### DATA FOR THIS EXERCISE

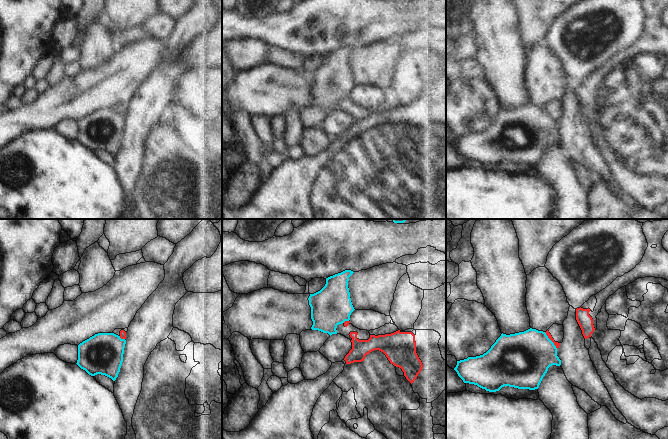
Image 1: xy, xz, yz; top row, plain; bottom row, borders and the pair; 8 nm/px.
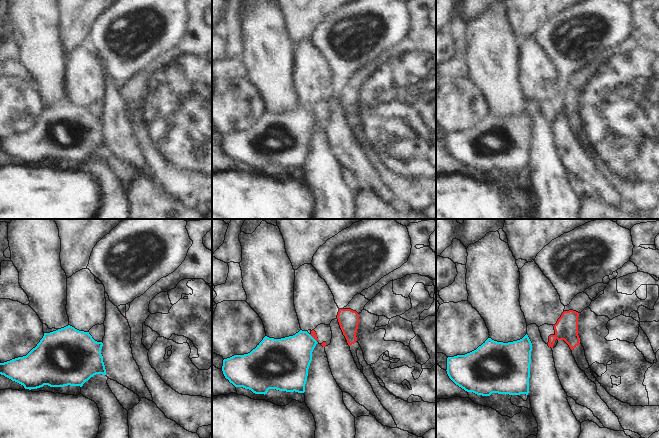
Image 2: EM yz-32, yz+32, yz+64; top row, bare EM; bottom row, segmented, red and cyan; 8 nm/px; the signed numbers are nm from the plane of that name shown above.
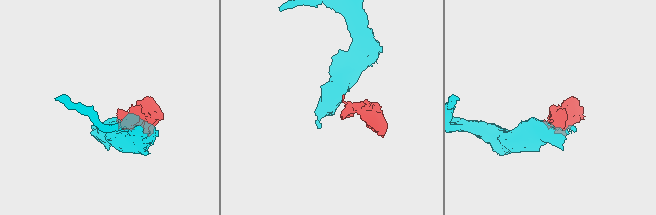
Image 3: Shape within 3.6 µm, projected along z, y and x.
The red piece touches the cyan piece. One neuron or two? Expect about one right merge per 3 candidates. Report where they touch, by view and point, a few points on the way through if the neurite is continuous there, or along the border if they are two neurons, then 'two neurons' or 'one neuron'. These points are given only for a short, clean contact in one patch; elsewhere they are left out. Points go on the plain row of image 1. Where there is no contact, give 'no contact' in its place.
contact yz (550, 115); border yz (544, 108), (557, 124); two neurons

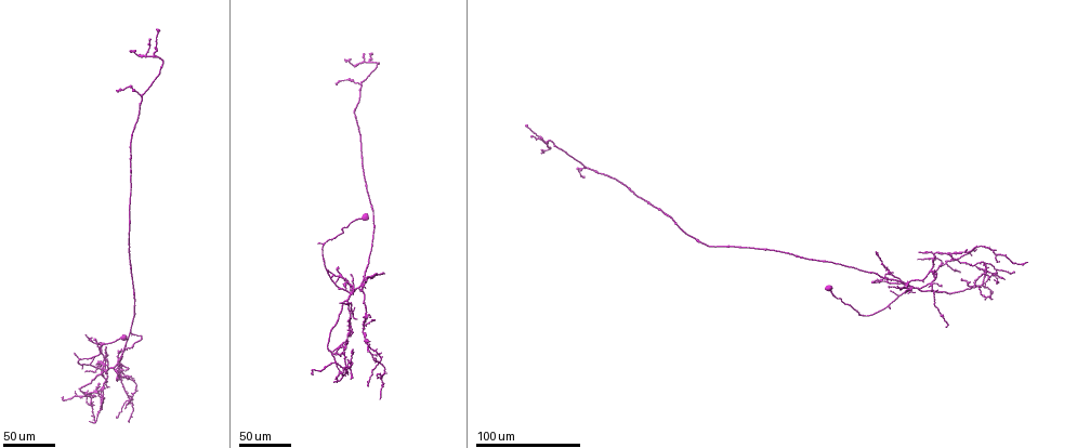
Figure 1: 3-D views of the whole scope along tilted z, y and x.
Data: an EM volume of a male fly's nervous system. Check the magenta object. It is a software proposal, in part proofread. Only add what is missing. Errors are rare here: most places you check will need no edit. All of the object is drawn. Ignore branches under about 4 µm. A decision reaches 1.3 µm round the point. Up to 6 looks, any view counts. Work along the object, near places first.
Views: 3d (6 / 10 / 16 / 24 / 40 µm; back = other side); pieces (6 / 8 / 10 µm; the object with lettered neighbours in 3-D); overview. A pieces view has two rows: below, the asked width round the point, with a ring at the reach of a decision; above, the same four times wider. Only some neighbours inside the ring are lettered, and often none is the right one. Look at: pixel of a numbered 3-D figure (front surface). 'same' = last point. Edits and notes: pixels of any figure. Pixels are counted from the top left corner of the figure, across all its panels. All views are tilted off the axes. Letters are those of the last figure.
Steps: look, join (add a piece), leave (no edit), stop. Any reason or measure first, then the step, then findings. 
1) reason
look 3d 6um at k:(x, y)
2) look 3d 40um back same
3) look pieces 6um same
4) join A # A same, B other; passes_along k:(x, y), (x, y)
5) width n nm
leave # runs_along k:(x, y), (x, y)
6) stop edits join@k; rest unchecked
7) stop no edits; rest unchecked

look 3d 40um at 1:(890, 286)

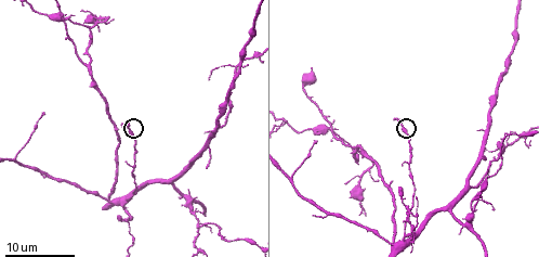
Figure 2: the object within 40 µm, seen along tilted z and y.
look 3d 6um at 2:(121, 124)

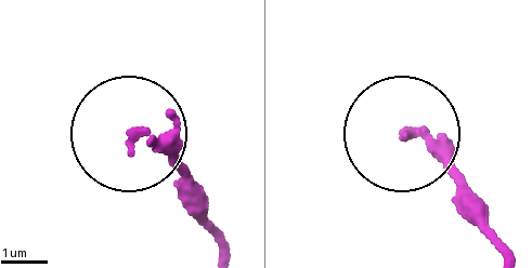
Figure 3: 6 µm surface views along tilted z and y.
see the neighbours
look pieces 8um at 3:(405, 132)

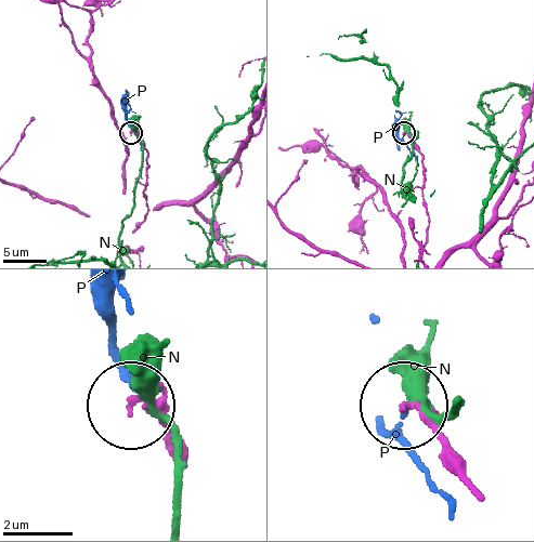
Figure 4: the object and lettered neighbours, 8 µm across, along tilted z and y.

### INSTRUCTIONS TO FOLLOW
The answer is the lines above, word for word, from the first one through the one containing "Image 3: Shape"; it includes no pictures.

### TASK SOLUTION
Image 1: xy, xz, yz; top row, plain; bottom row, borders and the pair; 8 nm/px.
Image 2: EM yz-32, yz+32, yz+64; top row, bare EM; bottom row, segmented, red and cyan; 8 nm/px; the signed numbers are nm from the plane of that name shown above.
Image 3: Shape within 3.6 µm, projected along z, y and x.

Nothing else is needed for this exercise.